Feature values for each team are forecasted based on only the past 3 years of data. However, team ‘eras’ and ‘dynasties’ (i.e., periods where teams achieve high success over several seasons, control several outperforming allstars, etc.) can last several years, or even dissolve in 1-2 seasons due to lack of chemistry.
The model does not take into account the effect that specific players, coaches, and management teams have on performance. It assumes that teams remain static (i.e., no trades/waivers/drafts/retirements/injuries/coaching/management changes occur).
These limitations will be addressed in our advanced machine learning ‘roster’ model (outline below).
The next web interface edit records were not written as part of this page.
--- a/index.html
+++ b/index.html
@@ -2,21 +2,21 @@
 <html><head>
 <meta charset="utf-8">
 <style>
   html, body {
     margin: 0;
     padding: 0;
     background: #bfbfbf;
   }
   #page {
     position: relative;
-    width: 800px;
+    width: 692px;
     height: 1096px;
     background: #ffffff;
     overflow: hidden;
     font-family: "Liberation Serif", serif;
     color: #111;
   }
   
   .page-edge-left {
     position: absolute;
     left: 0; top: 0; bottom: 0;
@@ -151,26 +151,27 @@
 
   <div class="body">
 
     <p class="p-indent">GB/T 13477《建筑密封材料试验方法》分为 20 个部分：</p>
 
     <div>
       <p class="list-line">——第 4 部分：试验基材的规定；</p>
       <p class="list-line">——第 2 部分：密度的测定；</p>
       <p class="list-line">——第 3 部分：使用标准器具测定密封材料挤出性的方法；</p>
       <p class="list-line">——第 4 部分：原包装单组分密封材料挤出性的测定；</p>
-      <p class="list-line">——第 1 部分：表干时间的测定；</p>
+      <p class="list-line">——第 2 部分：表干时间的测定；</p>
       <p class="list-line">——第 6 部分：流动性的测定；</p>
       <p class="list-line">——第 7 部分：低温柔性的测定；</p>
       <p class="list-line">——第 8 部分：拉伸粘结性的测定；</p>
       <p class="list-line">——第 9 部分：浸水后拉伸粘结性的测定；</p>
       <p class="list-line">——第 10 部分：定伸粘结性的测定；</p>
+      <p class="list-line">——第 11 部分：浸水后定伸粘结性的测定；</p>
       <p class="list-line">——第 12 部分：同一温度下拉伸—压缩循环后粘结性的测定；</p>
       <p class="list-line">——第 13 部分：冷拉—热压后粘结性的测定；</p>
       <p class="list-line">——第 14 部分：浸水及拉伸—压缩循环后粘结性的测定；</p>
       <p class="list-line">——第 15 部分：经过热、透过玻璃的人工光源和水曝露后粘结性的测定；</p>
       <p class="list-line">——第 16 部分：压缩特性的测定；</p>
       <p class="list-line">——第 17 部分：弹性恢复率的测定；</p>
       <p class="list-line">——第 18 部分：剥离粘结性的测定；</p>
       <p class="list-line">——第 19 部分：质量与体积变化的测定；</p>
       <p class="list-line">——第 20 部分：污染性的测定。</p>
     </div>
We’ve developed a multivariable regression model (based on 11 features from our NBA stats dataset) which allow us to predict the results of the upcoming 2019-2020 NBA season. The features used in our model include the following (with a description of each feature found here): “ADV.DRtg” “OPP.TRB” “TM.ORB” “TM.FTA” “TM.2P” “TM.AST” “TM.FG” “ADV.ORB.” “OPP.DRB” “ADV.Pace” “OPP.ORB”.
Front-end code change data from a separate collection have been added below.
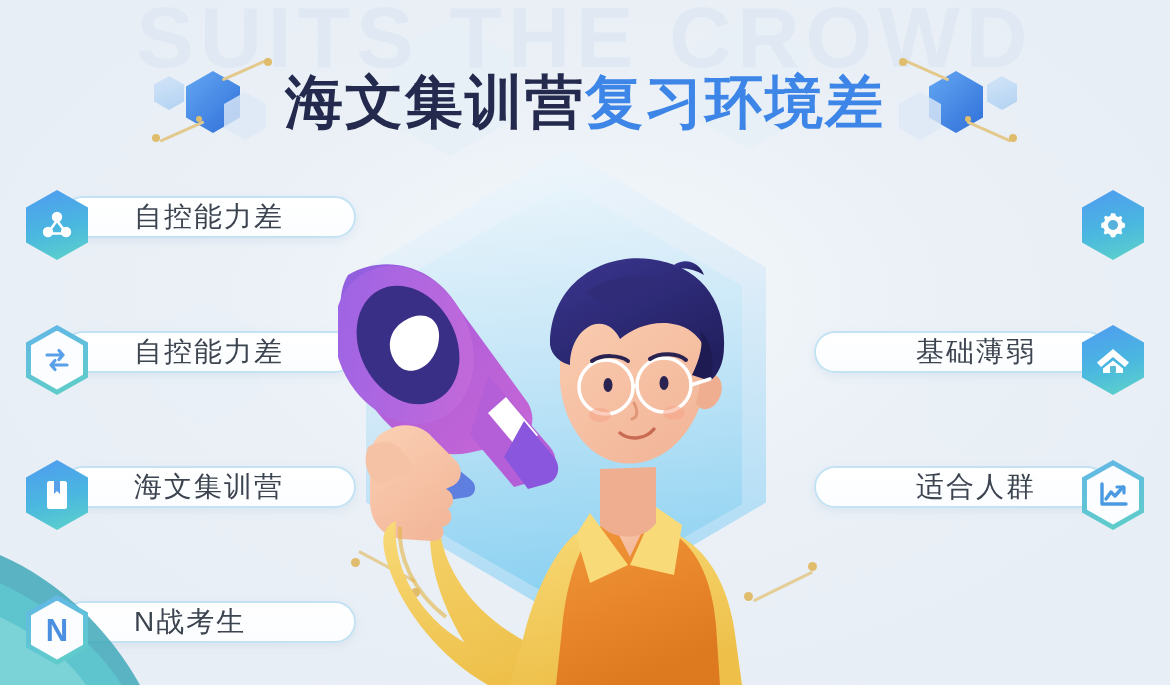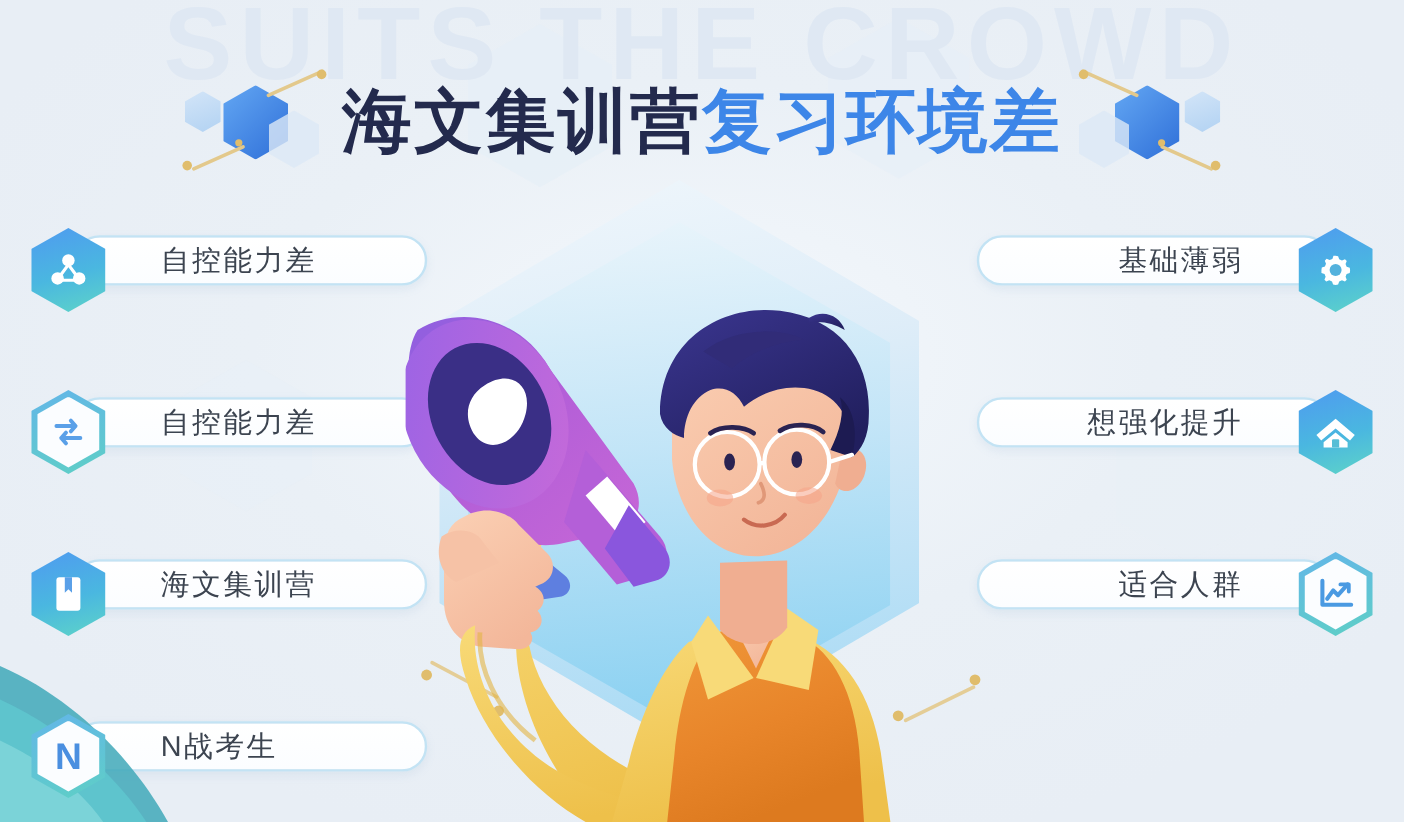--- a/index.html
+++ b/index.html
@@ -113,21 +113,21 @@
   .feature:last-child { margin-bottom:0; }
 
   .pill {
     position:absolute; top:6px;
     height:42px;
     background:linear-gradient(180deg,#ffffff 0%,#fbfdff 100%);
     border:2px solid #c3e3f4;
     border-radius:28px;
     box-shadow:0 3px 8px rgba(120,160,200,.13);
     display:flex; align-items:center;
-    font-size:24px; color:#3c4450; letter-spacing:2px;
+    font-size:28px; color:#3c4450; letter-spacing:2px;
     white-space:nowrap;
   }
   .col-left  .pill { left:36px;  right:0;  padding-left:70px;  justify-content:flex-start; }
   .col-right .pill { right:36px; left:0;   padding-right:70px; justify-content:flex-end; }
 
   .hex-icon {
     position:absolute; top:0;
     width:62px; height:70px;
     clip-path:polygon(50% 0%,100% 25%,100% 75%,50% 100%,0% 75%,0% 25%);
     display:flex; align-items:center; justify-content:center;
@@ -268,36 +268,33 @@
 
   <div class="col col-right">
 
     <div class="feature">
       <div class="hex-icon filled">
         <svg width="34" height="34" viewBox="0 0 34 34">
           <path fill="#fff" d="M17 5.2l2.1.3.9 2.6 2.3.9 2.5-1 1.5 1.5-1 2.5.9 2.3 2.6.9.3 2.1-.3 2.1-2.6.9-.9 2.3 1 2.5-1.5 1.5-2.5-1-2.3.9-.9 2.6-2.1.3-2.1-.3-.9-2.6-2.3-.9-2.5 1-1.5-1.5 1-2.5-.9-2.3-2.6-.9L5.2 17l.3-2.1 2.6-.9.9-2.3-1-2.5 1.5-1.5 2.5 1 2.3-.9.9-2.6z"></path>
           <circle cx="17" cy="17" r="5" fill="#54b2dd"></circle>
         </svg>
       </div>
-      <div class="pill">
-        <span>基础薄弱</span>
-      </div>
     </div>
 
 
     <div class="feature">
       <div class="hex-icon filled">
         <svg width="34" height="30" viewBox="0 0 34 30">
           <path fill="#fff" d="M17 4 L33 17.5 L29 22 L17 12 L5 22 L1 17.5 Z"></path>
           <path fill="#fff" d="M17 15.5 L27 23.5 V28 H7 V23.5 Z"></path>
           <rect x="14" y="21" width="6" height="7" rx="1" fill="#57bed6"></rect>
         </svg>
       </div>
       <div class="pill">
-        <span>想强化提升</span>
+        <span>基础薄弱</span>
       </div>
     </div>
 
     <div class="feature">
       <div class="hex-icon outline">
         <div class="hex-inner">
           <svg width="32" height="30" viewBox="0 0 32 30">
             <path d="M5 4 V24 H29" stroke="#4a9ae2" stroke-width="3.4" fill="none" stroke-linecap="round" stroke-linejoin="round"></path>
             <path d="M9 19 L14 12 L18 16 L26 7" stroke="#4a9ae2" stroke-width="3.4" fill="none" stroke-linecap="round" stroke-linejoin="round"></path>
             <path d="M20 7 H27 V13" stroke="#4a9ae2" stroke-width="3.2" fill="none" stroke-linecap="round" stroke-linejoin="round"></path>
From our model (using the past 3 years of data), we predict that the Golden State Warriors (GSW), Houston Rockets (HOU), San Antonio Spurs (SAS), and Toronto Raptors (TOR) will be the main championship contenders in the 2019-2020 season.
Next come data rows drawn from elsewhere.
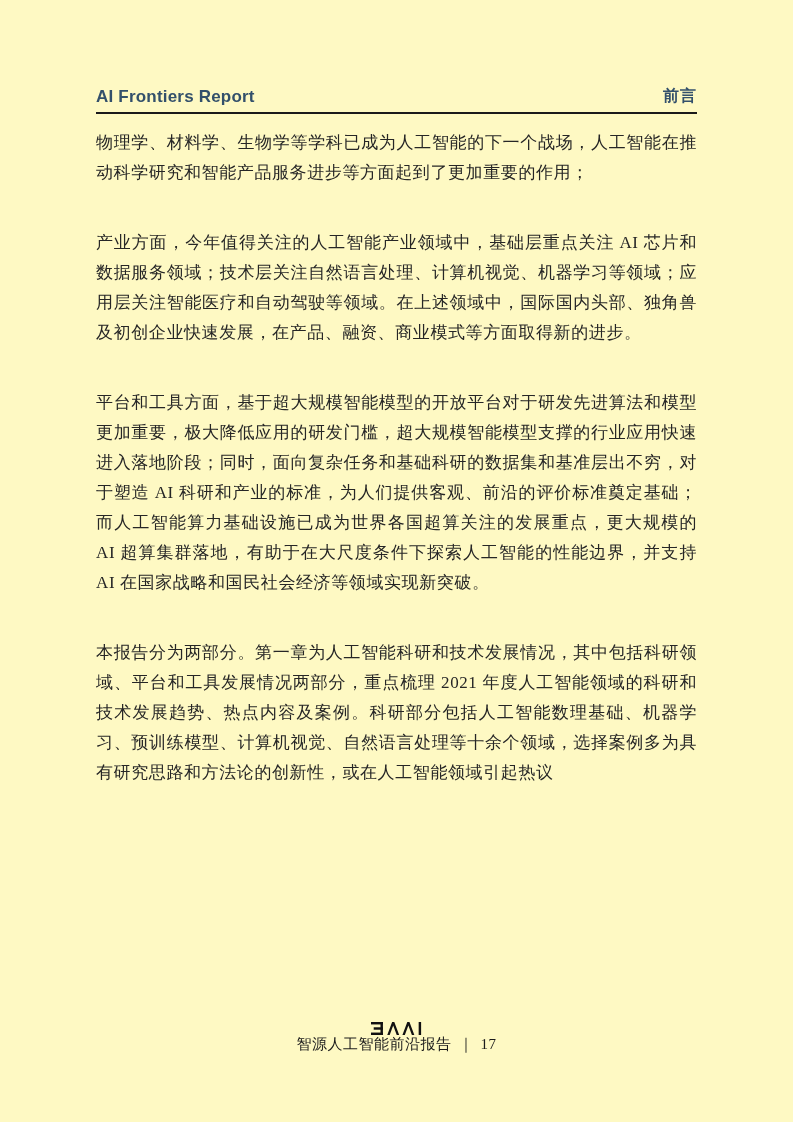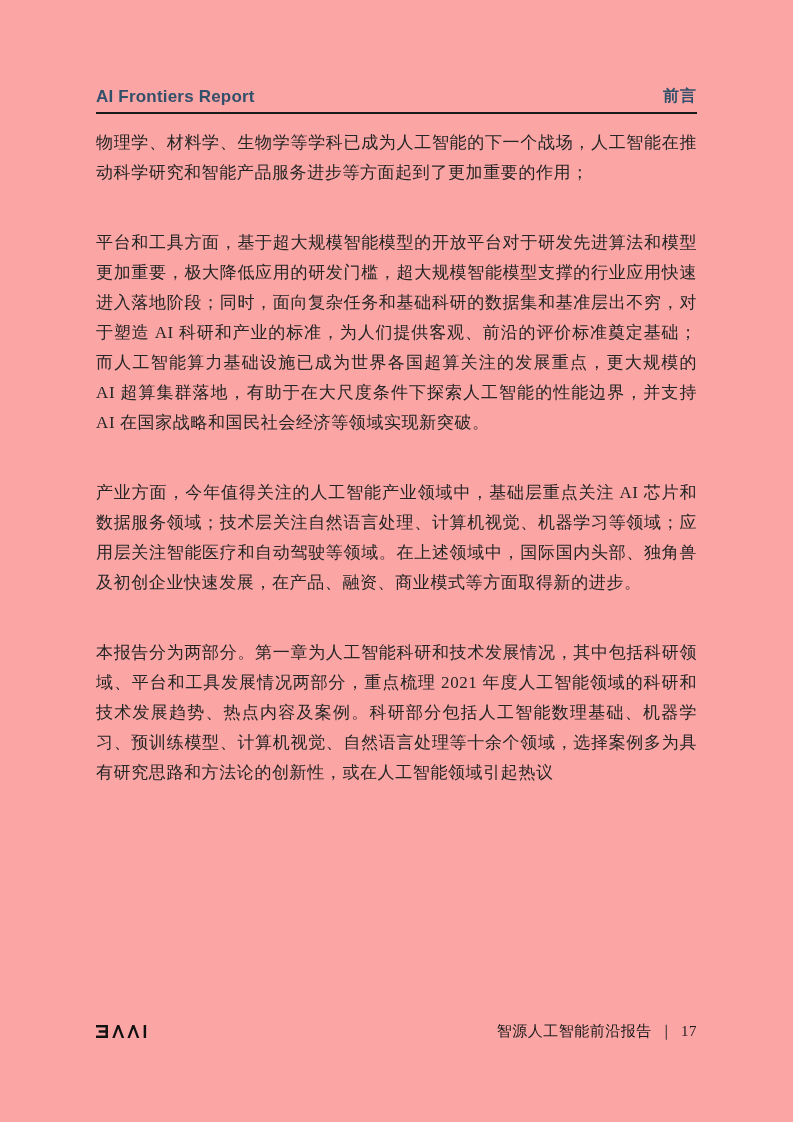--- a/index.html
+++ b/index.html
@@ -5,21 +5,21 @@
   * { margin: 0; padding: 0; box-sizing: border-box; }
   html, body { background: #ffffff; }
   body {
     width: 793px; height: 1122px;
     font-family: "Liberation Serif", "DejaVu Serif", serif;
     overflow: hidden;
   }
   .page {
     position: relative;
     width: 793px; height: 1122px;
-    background: #fca5a5;
+    background: #fef9c3;
     padding: 86px 96px 0 96px;
   }
   
   .page-header {
     display: flex;
     justify-content: space-between;
     align-items: flex-end;
     border-bottom: 2px solid #1a1a1a;
     padding-bottom: 5px;
   }
@@ -51,20 +51,21 @@
   }
   .page-body p:last-child { margin-bottom: 0; }
   
   .page-footer {
     position: absolute;
     left: 96px; right: 96px;
     top: 1022px;
     display: flex;
     justify-content: space-between;
     align-items: center;
+    flex-direction: column;
   }
   .baai-logo { display: flex; align-items: center; }
   .baai-logo svg { display: block; }
   .footer-right {
     font-size: 15px;
     color: #1a1a1a;
     letter-spacing: 0.5px;
   }
   .footer-sep {
     display: inline-block;
@@ -78,22 +79,22 @@
 
 <div class="page">
 
   <header class="page-header">
     <span class="header-left">AI Frontiers Report</span>
     <span class="header-right">前言</span>
   </header>
 
   <main class="page-body">
     <p>物理学、材料学、生物学等学科已成为人工智能的下一个战场，人工智能在推动科学研究和智能产品服务进步等方面起到了更加重要的作用；</p>
+    <p>产业方面，今年值得关注的人工智能产业领域中，基础层重点关注 AI 芯片和数据服务领域；技术层关注自然语言处理、计算机视觉、机器学习等领域；应用层关注智能医疗和自动驾驶等领域。在上述领域中，国际国内头部、独角兽及初创企业快速发展，在产品、融资、商业模式等方面取得新的进步。</p>
     <p>平台和工具方面，基于超大规模智能模型的开放平台对于研发先进算法和模型更加重要，极大降低应用的研发门槛，超大规模智能模型支撑的行业应用快速进入落地阶段；同时，面向复杂任务和基础科研的数据集和基准层出不穷，对于塑造 AI 科研和产业的标准，为人们提供客观、前沿的评价标准奠定基础；而人工智能算力基础设施已成为世界各国超算关注的发展重点，更大规模的 AI 超算集群落地，有助于在大尺度条件下探索人工智能的性能边界，并支持 AI 在国家战略和国民社会经济等领域实现新突破。</p>
-    <p>产业方面，今年值得关注的人工智能产业领域中，基础层重点关注 AI 芯片和数据服务领域；技术层关注自然语言处理、计算机视觉、机器学习等领域；应用层关注智能医疗和自动驾驶等领域。在上述领域中，国际国内头部、独角兽及初创企业快速发展，在产品、融资、商业模式等方面取得新的进步。</p>
     <p>本报告分为两部分。第一章为人工智能科研和技术发展情况，其中包括科研领域、平台和工具发展情况两部分，重点梳理 2021 年度人工智能领域的科研和技术发展趋势、热点内容及案例。科研部分包括人工智能数理基础、机器学习、预训练模型、计算机视觉、自然语言处理等十余个领域，选择案例多为具有研究思路和方法论的创新性，或在人工智能领域引起热议</p>
   </main>
 
   <footer class="page-footer">
     <div class="baai-logo" aria-label="BAAI">
 
       <svg width="52" height="13" viewBox="0 0 96 24" fill="#111111" xmlns="http://www.w3.org/2000/svg">
         <rect x="17.5" y="0" width="4.5" height="24"></rect>
         <rect x="0" y="0" width="22" height="4.5"></rect>
         <rect x="5" y="9.75" width="17" height="4.5"></rect>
Moving forward, a more advanced prediction model will be developed to address some of the limitations of this multivariable model through the following:
To address noise in the dataset across features, machine learning models will be explored (e.g., boosting) to determine if we can obtain high prediction accuracy by combining potentially weak features within the data.
To reduce our model’s reliance on historical performance and increase our ability to weigh our predictions based on expected future events (such as trades), our advanced model will incorporate roster data. This will allow us to simulate the effects of trades/new signings/waivers/etc. as each individual player will account for some contribution to the team’s expected future performance.
To determine the appropriate horizon of time to forecast team performance (i.e., how many years of data to forecast feature values on), each team will be analyzed for the proportion of players in their ‘core’ that are expected to remain on the team. This will be based on the assumption that if a team stays entirely the same from one season to the next (i.e., no one gets traded/waived/etc.), then the team should be expected to perform generally the same as the previous year. By giving each team a proportion of ‘core’ players (essentially a player turnover/retention ratio), we can adjust the weighting of historical performance to be fed into the final model.
By incorporating these tweaks and developing a machine learning model, we can improve our prediction accuracy, as well as develop a dynamic model allowing us to predict future seasons by making player trades, new signings, retirements, etc. all possible.